Second, the military pressure must continue. Garamba Park may sound like a destination for adventure tourism. It is actually a haven for some of the worst killers on Earth -- first the Hutu authors of the Rwandan genocide and now the LRA. LRA forces are planting crops and digging for resources. There are rumors that they may be rearming, with supplies coming by air from Eritrea or their traditional allies in Khartoum. And the more secure and confident the LRA becomes, the less likely it is to disband.
The United Nations has more than 18,000 peacekeepers in Congo, with a mandate to oppose destabilizing forces. They should act aggressively to prevent the LRA from putting down roots in Garamba Park. And the United States should support them by sharing intelligence, perhaps providing radar to track suspicious flights into the region and paying what we owe for U.N. peacekeeping.

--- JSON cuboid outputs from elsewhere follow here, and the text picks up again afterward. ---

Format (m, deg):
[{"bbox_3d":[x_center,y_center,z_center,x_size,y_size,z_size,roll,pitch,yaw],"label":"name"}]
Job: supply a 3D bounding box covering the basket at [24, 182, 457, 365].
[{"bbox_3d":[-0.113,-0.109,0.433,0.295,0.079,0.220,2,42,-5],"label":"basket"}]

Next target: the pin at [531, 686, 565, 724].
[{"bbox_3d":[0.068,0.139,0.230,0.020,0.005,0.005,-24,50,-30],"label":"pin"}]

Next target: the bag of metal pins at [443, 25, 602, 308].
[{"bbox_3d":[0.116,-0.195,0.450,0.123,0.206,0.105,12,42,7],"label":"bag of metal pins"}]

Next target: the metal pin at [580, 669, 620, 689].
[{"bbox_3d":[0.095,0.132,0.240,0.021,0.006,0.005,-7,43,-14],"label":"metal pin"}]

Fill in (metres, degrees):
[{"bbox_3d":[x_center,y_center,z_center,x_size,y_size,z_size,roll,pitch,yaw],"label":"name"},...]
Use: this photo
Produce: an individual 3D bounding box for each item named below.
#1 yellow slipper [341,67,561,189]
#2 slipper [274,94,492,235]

The final obstacle to a peace treaty is likely to be the treatment of Kony himself, who fears the justice he deserves. Kony is under indictment by the International Criminal Court, and he particularly dreads judgment in The Hague. Securing his surrender may involve a Ugandan promise of house arrest or exile to a country not party to the ICC -- the traditional tyrant's bribe.
Like Idi Amin in his Saudi exile, Kony may live for many years and die in comfort. This would not be justice. But many of his victims seem to prefer peace to a grand reckoning. And at least Kony's immense darkness would finally be confined to his own heart.